Short task: Reproduce every one of the rows below word for word, omitting nothing and altering nothing.

Material provided:
## BEGIN
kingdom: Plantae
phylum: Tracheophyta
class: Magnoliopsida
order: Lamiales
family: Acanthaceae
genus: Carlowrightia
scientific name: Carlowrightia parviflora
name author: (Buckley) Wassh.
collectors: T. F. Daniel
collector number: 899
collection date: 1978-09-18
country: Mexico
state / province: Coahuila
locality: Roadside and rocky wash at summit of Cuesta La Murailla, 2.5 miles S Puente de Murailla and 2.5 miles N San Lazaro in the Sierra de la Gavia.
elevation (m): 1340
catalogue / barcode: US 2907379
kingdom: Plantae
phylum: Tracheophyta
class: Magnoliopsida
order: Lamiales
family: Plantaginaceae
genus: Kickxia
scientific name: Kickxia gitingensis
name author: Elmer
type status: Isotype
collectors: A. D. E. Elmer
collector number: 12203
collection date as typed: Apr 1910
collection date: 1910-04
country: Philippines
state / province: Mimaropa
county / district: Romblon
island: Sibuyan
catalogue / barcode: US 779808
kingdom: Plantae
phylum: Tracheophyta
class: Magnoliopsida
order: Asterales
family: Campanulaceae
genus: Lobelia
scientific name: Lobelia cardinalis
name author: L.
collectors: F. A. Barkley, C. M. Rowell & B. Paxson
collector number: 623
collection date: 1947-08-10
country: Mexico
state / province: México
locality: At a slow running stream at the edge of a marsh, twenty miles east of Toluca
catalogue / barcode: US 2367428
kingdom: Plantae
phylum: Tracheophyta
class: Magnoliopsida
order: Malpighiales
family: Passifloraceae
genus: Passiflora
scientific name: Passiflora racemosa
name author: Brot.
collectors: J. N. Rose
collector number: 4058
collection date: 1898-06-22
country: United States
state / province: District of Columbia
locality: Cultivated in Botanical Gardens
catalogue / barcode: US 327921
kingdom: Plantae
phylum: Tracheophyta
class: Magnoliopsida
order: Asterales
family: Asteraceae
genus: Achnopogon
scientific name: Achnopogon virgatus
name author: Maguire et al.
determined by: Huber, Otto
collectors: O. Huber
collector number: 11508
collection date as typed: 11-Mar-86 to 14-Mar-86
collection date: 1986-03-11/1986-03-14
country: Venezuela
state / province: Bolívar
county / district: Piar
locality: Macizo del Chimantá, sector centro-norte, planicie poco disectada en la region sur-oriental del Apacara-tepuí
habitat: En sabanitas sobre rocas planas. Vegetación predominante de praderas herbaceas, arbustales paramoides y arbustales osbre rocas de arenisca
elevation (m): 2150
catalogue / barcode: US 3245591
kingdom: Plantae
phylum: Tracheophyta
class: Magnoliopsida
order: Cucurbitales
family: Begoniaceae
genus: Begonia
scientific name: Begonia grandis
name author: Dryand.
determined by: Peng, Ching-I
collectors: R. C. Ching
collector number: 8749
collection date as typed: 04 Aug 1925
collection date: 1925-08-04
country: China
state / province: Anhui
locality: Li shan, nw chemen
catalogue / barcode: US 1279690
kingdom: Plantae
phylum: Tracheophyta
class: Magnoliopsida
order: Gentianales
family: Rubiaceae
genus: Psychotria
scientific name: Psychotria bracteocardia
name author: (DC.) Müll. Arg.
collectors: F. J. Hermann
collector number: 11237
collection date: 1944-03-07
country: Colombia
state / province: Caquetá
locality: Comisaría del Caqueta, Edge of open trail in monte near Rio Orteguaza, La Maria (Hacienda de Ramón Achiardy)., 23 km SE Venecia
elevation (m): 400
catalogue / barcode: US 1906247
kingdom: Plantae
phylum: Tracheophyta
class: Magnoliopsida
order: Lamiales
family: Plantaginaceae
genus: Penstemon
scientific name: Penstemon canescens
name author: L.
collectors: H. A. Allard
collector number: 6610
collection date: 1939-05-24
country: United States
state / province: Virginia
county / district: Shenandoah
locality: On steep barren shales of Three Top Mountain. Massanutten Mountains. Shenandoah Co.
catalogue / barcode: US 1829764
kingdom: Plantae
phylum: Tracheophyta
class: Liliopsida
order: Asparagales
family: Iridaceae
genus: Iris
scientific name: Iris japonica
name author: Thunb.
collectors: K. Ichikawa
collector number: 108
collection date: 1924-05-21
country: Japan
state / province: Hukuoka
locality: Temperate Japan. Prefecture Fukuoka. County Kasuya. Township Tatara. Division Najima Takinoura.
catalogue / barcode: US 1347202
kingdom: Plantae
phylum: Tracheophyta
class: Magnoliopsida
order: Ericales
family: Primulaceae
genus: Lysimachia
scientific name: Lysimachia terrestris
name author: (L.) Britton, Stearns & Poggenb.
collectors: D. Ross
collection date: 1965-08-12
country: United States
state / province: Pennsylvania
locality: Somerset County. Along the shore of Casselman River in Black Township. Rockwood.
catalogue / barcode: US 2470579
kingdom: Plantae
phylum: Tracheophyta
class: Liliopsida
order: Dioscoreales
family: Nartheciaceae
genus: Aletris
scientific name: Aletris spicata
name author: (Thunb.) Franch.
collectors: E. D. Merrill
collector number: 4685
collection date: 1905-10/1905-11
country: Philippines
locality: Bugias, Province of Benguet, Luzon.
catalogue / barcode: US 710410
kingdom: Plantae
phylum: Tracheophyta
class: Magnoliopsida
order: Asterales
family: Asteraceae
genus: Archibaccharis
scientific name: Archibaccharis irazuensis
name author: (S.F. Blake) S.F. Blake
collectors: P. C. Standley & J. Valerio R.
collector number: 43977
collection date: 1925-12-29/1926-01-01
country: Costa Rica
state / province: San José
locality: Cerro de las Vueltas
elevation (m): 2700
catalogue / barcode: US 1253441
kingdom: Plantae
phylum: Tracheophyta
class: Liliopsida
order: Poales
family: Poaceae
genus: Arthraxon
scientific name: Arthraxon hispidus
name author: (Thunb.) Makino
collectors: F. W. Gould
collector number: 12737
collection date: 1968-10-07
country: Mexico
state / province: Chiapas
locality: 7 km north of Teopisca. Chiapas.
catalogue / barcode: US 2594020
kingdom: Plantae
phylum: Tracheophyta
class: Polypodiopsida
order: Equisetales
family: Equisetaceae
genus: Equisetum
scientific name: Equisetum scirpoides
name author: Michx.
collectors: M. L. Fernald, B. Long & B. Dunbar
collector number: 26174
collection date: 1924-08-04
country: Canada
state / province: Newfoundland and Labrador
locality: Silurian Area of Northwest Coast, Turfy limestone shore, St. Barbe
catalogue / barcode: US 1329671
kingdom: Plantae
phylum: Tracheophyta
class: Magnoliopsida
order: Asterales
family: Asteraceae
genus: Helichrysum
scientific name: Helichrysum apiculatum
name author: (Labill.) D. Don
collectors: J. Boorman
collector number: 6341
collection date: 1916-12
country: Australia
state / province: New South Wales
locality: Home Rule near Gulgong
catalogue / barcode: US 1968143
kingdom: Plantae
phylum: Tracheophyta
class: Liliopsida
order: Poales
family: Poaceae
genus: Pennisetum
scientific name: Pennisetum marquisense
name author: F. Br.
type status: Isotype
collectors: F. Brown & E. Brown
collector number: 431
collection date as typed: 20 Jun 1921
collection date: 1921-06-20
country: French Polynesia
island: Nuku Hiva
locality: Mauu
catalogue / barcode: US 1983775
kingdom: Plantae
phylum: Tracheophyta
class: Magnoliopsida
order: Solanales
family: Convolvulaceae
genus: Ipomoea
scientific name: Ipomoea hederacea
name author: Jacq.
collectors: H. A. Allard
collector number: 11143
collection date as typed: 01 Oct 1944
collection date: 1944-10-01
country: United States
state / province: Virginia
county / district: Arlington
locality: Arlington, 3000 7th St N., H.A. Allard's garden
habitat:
## END
Result:
kingdom: Plantae
phylum: Tracheophyta
class: Magnoliopsida
order: Lamiales
family: Acanthaceae
genus: Carlowrightia
scientific name: Carlowrightia parviflora
name author: (Buckley) Wassh.
collectors: T. F. Daniel
collector number: 899
collection date: 1978-09-18
country: Mexico
state / province: Coahuila
locality: Roadside and rocky wash at summit of Cuesta La Murailla, 2.5 miles S Puente de Murailla and 2.5 miles N San Lazaro in the Sierra de la Gavia.
elevation (m): 1340
catalogue / barcode: US 2907379
kingdom: Plantae
phylum: Tracheophyta
class: Magnoliopsida
order: Lamiales
family: Plantaginaceae
genus: Kickxia
scientific name: Kickxia gitingensis
name author: Elmer
type status: Isotype
collectors: A. D. E. Elmer
collector number: 12203
collection date as typed: Apr 1910
collection date: 1910-04
country: Philippines
state / province: Mimaropa
county / district: Romblon
island: Sibuyan
catalogue / barcode: US 779808
kingdom: Plantae
phylum: Tracheophyta
class: Magnoliopsida
order: Asterales
family: Campanulaceae
genus: Lobelia
scientific name: Lobelia cardinalis
name author: L.
collectors: F. A. Barkley, C. M. Rowell & B. Paxson
collector number: 623
collection date: 1947-08-10
country: Mexico
state / province: México
locality: At a slow running stream at the edge of a marsh, twenty miles east of Toluca
catalogue / barcode: US 2367428
kingdom: Plantae
phylum: Tracheophyta
class: Magnoliopsida
order: Malpighiales
family: Passifloraceae
genus: Passiflora
scientific name: Passiflora racemosa
name author: Brot.
collectors: J. N. Rose
collector number: 4058
collection date: 1898-06-22
country: United States
state / province: District of Columbia
locality: Cultivated in Botanical Gardens
catalogue / barcode: US 327921
kingdom: Plantae
phylum: Tracheophyta
class: Magnoliopsida
order: Asterales
family: Asteraceae
genus: Achnopogon
scientific name: Achnopogon virgatus
name author: Maguire et al.
determined by: Huber, Otto
collectors: O. Huber
collector number: 11508
collection date as typed: 11-Mar-86 to 14-Mar-86
collection date: 1986-03-11/1986-03-14
country: Venezuela
state / province: Bolívar
county / district: Piar
locality: Macizo del Chimantá, sector centro-norte, planicie poco disectada en la region sur-oriental del Apacara-tepuí
habitat: En sabanitas sobre rocas planas. Vegetación predominante de praderas herbaceas, arbustales paramoides y arbustales osbre rocas de arenisca
elevation (m): 2150
catalogue / barcode: US 3245591
kingdom: Plantae
phylum: Tracheophyta
class: Magnoliopsida
order: Cucurbitales
family: Begoniaceae
genus: Begonia
scientific name: Begonia grandis
name author: Dryand.
determined by: Peng, Ching-I
collectors: R. C. Ching
collector number: 8749
collection date as typed: 04 Aug 1925
collection date: 1925-08-04
country: China
state / province: Anhui
locality: Li shan, nw chemen
catalogue / barcode: US 1279690
kingdom: Plantae
phylum: Tracheophyta
class: Magnoliopsida
order: Gentianales
family: Rubiaceae
genus: Psychotria
scientific name: Psychotria bracteocardia
name author: (DC.) Müll. Arg.
collectors: F. J. Hermann
collector number: 11237
collection date: 1944-03-07
country: Colombia
state / province: Caquetá
locality: Comisaría del Caqueta, Edge of open trail in monte near Rio Orteguaza, La Maria (Hacienda de Ramón Achiardy)., 23 km SE Venecia
elevation (m): 400
catalogue / barcode: US 1906247
kingdom: Plantae
phylum: Tracheophyta
class: Magnoliopsida
order: Lamiales
family: Plantaginaceae
genus: Penstemon
scientific name: Penstemon canescens
name author: L.
collectors: H. A. Allard
collector number: 6610
collection date: 1939-05-24
country: United States
state / province: Virginia
county / district: Shenandoah
locality: On steep barren shales of Three Top Mountain. Massanutten Mountains. Shenandoah Co.
catalogue / barcode: US 1829764
kingdom: Plantae
phylum: Tracheophyta
class: Liliopsida
order: Asparagales
family: Iridaceae
genus: Iris
scientific name: Iris japonica
name author: Thunb.
collectors: K. Ichikawa
collector number: 108
collection date: 1924-05-21
country: Japan
state / province: Hukuoka
locality: Temperate Japan. Prefecture Fukuoka. County Kasuya. Township Tatara. Division Najima Takinoura.
catalogue / barcode: US 1347202
kingdom: Plantae
phylum: Tracheophyta
class: Magnoliopsida
order: Ericales
family: Primulaceae
genus: Lysimachia
scientific name: Lysimachia terrestris
name author: (L.) Britton, Stearns & Poggenb.
collectors: D. Ross
collection date: 1965-08-12
country: United States
state / province: Pennsylvania
locality: Somerset County. Along the shore of Casselman River in Black Township. Rockwood.
catalogue / barcode: US 2470579
kingdom: Plantae
phylum: Tracheophyta
class: Liliopsida
order: Dioscoreales
family: Nartheciaceae
genus: Aletris
scientific name: Aletris spicata
name author: (Thunb.) Franch.
collectors: E. D. Merrill
collector number: 4685
collection date: 1905-10/1905-11
country: Philippines
locality: Bugias, Province of Benguet, Luzon.
catalogue / barcode: US 710410
kingdom: Plantae
phylum: Tracheophyta
class: Magnoliopsida
order: Asterales
family: Asteraceae
genus: Archibaccharis
scientific name: Archibaccharis irazuensis
name author: (S.F. Blake) S.F. Blake
collectors: P. C. Standley & J. Valerio R.
collector number: 43977
collection date: 1925-12-29/1926-01-01
country: Costa Rica
state / province: San José
locality: Cerro de las Vueltas
elevation (m): 2700
catalogue / barcode: US 1253441
kingdom: Plantae
phylum: Tracheophyta
class: Liliopsida
order: Poales
family: Poaceae
genus: Arthraxon
scientific name: Arthraxon hispidus
name author: (Thunb.) Makino
collectors: F. W. Gould
collector number: 12737
collection date: 1968-10-07
country: Mexico
state / province: Chiapas
locality: 7 km north of Teopisca. Chiapas.
catalogue / barcode: US 2594020
kingdom: Plantae
phylum: Tracheophyta
class: Polypodiopsida
order: Equisetales
family: Equisetaceae
genus: Equisetum
scientific name: Equisetum scirpoides
name author: Michx.
collectors: M. L. Fernald, B. Long & B. Dunbar
collector number: 26174
collection date: 1924-08-04
country: Canada
state / province: Newfoundland and Labrador
locality: Silurian Area of Northwest Coast, Turfy limestone shore, St. Barbe
catalogue / barcode: US 1329671
kingdom: Plantae
phylum: Tracheophyta
class: Magnoliopsida
order: Asterales
family: Asteraceae
genus: Helichrysum
scientific name: Helichrysum apiculatum
name author: (Labill.) D. Don
collectors: J. Boorman
collector number: 6341
collection date: 1916-12
country: Australia
state / province: New South Wales
locality: Home Rule near Gulgong
catalogue / barcode: US 1968143
kingdom: Plantae
phylum: Tracheophyta
class: Liliopsida
order: Poales
family: Poaceae
genus: Pennisetum
scientific name: Pennisetum marquisense
name author: F. Br.
type status: Isotype
collectors: F. Brown & E. Brown
collector number: 431
collection date as typed: 20 Jun 1921
collection date: 1921-06-20
country: French Polynesia
island: Nuku Hiva
locality: Mauu
catalogue / barcode: US 1983775
kingdom: Plantae
phylum: Tracheophyta
class: Magnoliopsida
order: Solanales
family: Convolvulaceae
genus: Ipomoea
scientific name: Ipomoea hederacea
name author: Jacq.
collectors: H. A. Allard
collector number: 11143
collection date as typed: 01 Oct 1944
collection date: 1944-10-01
country: United States
state / province: Virginia
county / district: Arlington
locality: Arlington, 3000 7th St N., H.A. Allard's garden
habitat:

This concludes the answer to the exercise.